*EXERCISE PASSAGE*
I hope something changes soon. Nuggets have players with their bags packed at the door. Mainly Voshon. He already stated he doesn't want to wear the Nuggets uniform anymore. Watson has been professional, but he wants minutes. So he will be out more than likely. The Nuggets have been riddled with injuries this season. I would be happy if we get any of those players or anything positive happens in Denver.


----------



## nbanoitall (May 21, 2004)

23AJ said:


> I hope something changes soon. Nuggets have players with their bags packed at the door. Mainly Voshon. He already stated he doesn't want to wear the Nuggets uniform anymore. Watson has been professional, but he wants minutes. So he will be out more than likely. The Nuggets have been riddled with injuries this season. I would be happy if we get any of those players or anything positive happens in Denver.


recent news suggests artest wont be moved until after after xmas.


----------



## cambyblockingyou (Nov 26, 2005)

Rumor has it that LA is offering Odom. We can't offer anything better than that. I don't think we can land Artest, unless it's a deal with Atlanta giving up Harrington and just wanting cap or something.


----------



## nbanoitall (May 21, 2004)

nugzhomer said:


> Rumor has it that LA is offering Odom. We can't offer anything better than that. I don't think we can land Artest, unless it's a deal with Atlanta giving up Harrington and just wanting cap or something.


likely a three team deal if we trade for artest. I think JO would rather have harrington than Odom. Harrington has played in the system too, so you know he will adjust well. I think the lakers are pretty desperate to find the guy to play second fiddle to Kobe. I cant see Odom playing for Indiana personally.


----------



## 77AJ (Feb 16, 2005)

I don't see why L.A. would get rid of Odom. IMO Odom is key to their team success. I don't think Artest would be a better fit than Odom. IMO if the Lakers are going to do anything. Trade Devin George and someone else for Artest if possible. Giving up Odom especially the way the Lakers are playing would be a mistake. Even for Artest IMO.


----------



## cambyblockingyou (Nov 26, 2005)

23AJ said:


> I don't see why L.A. would get rid of Odom. IMO Odom is key to their team success. I don't think Artest would be a better fit than Odom. IMO if the Lakers are going to do anything. Trade Devin George and someone else for Artest if possible. Giving up Odom especially the way the Lakers are playing would be a mistake. Even for Artest IMO.


Odom doesn't fit the triangle. In the triangle the SF has to start the offense...... Odom doesn't do well from the top of the key, that's not his game. His game is playing isolation on the baseline. He kills at that. You can play him at either SF or PF but not at the top of the key, that's not him. On the Pacers he could play PF and O'Neal C and that would work.


----------



## nbanoitall (May 21, 2004)

id give up Odom for Artest, if i was the lakers


----------



## 77AJ (Feb 16, 2005)

nbanoitall said:


> id give up Odom for Artest, if i was the lakers


nbanoitall why ?

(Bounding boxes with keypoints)
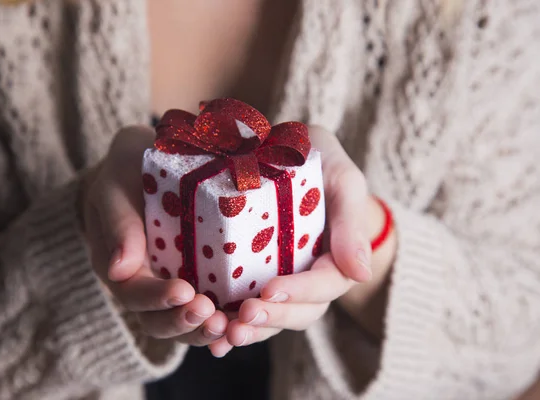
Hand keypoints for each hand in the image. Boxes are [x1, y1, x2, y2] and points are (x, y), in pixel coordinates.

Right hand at [79, 126, 227, 347]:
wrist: (149, 162)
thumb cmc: (129, 169)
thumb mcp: (116, 185)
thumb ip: (118, 223)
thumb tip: (119, 270)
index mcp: (119, 264)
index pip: (132, 293)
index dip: (156, 299)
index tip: (184, 291)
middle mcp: (144, 282)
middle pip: (156, 320)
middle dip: (183, 322)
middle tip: (212, 316)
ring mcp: (171, 284)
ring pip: (183, 322)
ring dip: (204, 330)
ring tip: (230, 326)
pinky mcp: (200, 279)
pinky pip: (210, 309)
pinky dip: (224, 322)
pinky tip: (243, 324)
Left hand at [212, 125, 392, 355]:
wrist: (286, 154)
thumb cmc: (318, 160)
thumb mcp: (341, 179)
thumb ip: (351, 219)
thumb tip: (361, 273)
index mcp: (336, 256)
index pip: (326, 282)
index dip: (301, 290)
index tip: (270, 289)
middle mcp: (310, 276)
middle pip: (300, 311)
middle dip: (274, 318)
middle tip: (244, 316)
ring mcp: (282, 280)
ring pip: (274, 319)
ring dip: (252, 332)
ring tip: (224, 336)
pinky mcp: (255, 280)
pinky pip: (248, 312)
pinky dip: (232, 328)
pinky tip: (212, 338)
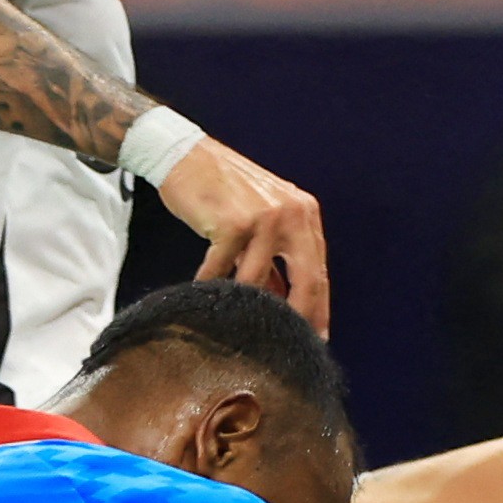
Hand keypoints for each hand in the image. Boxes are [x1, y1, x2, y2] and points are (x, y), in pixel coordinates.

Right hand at [157, 135, 332, 330]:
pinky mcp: (234, 223)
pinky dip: (209, 285)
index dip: (319, 308)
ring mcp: (265, 218)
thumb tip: (282, 304)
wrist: (184, 155)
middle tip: (291, 347)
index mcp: (304, 214)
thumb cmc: (221, 192)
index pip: (318, 271)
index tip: (315, 337)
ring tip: (235, 324)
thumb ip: (274, 258)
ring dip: (244, 305)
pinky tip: (202, 294)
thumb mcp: (259, 220)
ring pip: (259, 281)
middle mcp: (293, 214)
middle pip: (307, 280)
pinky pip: (222, 270)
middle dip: (299, 318)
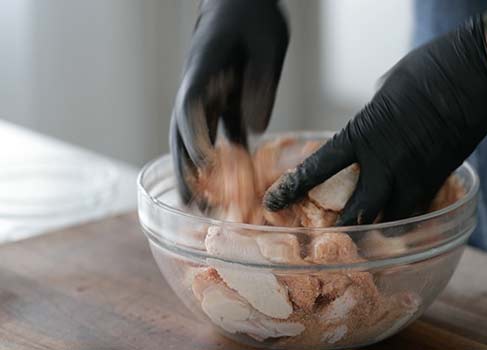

*TASK INSTRUCTIONS*
Return everything in the basketball trade thread from "Odom doesn't fit" down to "that would work.", copied word for word.

*SOLUTION*
Odom doesn't fit the triangle. In the triangle the SF has to start the offense...... Odom doesn't do well from the top of the key, that's not his game. His game is playing isolation on the baseline. He kills at that. You can play him at either SF or PF but not at the top of the key, that's not him. On the Pacers he could play PF and O'Neal C and that would work.